To prevent this point from sounding purely academic, it is enough to look at the British context. In December 2025, UK Finance reminded the public that fraud accounts for a significant share of recorded crime in the country, and that banks are the final link in the chain that physically executes the payment. On that logic, much is decided not at the ‘last step’ but earlier: where social engineering begins, who is responsible for warnings, who is capable of stopping the flow without paralysing legitimate customers. This brings us back again to architecture: to the way checks are built and incidents are handled.
What Blackcatcard’s CTO says
In June 2025, Blackcatcard CTO Olegs Cernisevs set out the brand’s position with notable clarity in an interview with Naftemporiki: security is ‘built into’ operations, and the approach is oriented towards DORA and operational resilience. He spoke about risk indicators (KRIs), stress tests, real-time monitoring and standards such as ISO 27001. That is precisely the language now in demand: not ‘we will make things more convenient’, but ‘we will keep the system stable under pressure’.
This is an interesting choice. It reflects an understanding that, in the current environment, trust increasingly depends on how deeply control procedures and resilience mechanisms are embedded in the product. Compliance and anti-fraud are ceasing to be merely ‘external regulatory requirements’ and are becoming part of engineering design, with clear traceability of decisions and documented accountability.
At the same time, this is exactly where journalistic scepticism is useful. Claims about real-time monitoring and built-in security sound convincing in presentations. But the real test always comes in unpleasant scenarios: spikes in false positives, attempts at social engineering, failures in individual components, or unexpected requests from a regulator. As long as a system is running smoothly, the difference between advanced architecture and an ordinary fintech may be almost invisible to the user.

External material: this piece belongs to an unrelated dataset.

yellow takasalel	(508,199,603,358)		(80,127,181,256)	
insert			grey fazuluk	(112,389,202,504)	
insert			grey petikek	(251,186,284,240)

What changes, or does not change, for the customer
For the ordinary Blackcatcard account holder, direct access to SEPA rarely appears in the form of a bright new feature in the app. More often, it is felt indirectly through greater predictability in transfers, fewer situations in which a payment unexpectedly becomes ‘stuck’ because of the internal rules of a partner bank, and potentially clearer accountability when disputes arise.
Instant payments, however, also have a downside. The cost of error objectively rises. Funds leave in seconds, while social engineering and fraud attempts become more dangerous. That is why the quality of preventive controls, such as Verification of Payee (VoP) as an IBAN-name check, real-time scoring and behavioural analysis, together with the speed of incident response, become decisive. The user does not see ‘direct access’ as such, but may feel the difference in how predictably the service works and how transparently refusals or delays are explained.

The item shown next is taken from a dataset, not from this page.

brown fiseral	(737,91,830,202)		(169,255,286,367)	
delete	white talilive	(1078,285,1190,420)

Why this case deserves close attention
Blackcatcard is interesting not as a standalone success or failure, but as a typical example of a transitional moment in European fintech. In 2026, the market is rewarding those who can explain why their system will not break, and who will be accountable if it does, more than those who simply speak attractively about convenience. Papaya Ltd’s direct access to SEPA in August 2025 became exactly that kind of test: fewer critical external dependencies, but more discipline of its own.

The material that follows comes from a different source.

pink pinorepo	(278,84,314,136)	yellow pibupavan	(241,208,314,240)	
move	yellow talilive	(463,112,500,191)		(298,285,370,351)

The central question now is not how attractive the app looks. It is what remains when the app is closed: the processes, the rails and the willingness to take responsibility. Blackcatcard, like many other players, stands precisely on that boundary. How successfully it manages to cross it will be shown not by marketing, but by real-world operation under pressure, in the context of instant payments and strict regulatory expectations.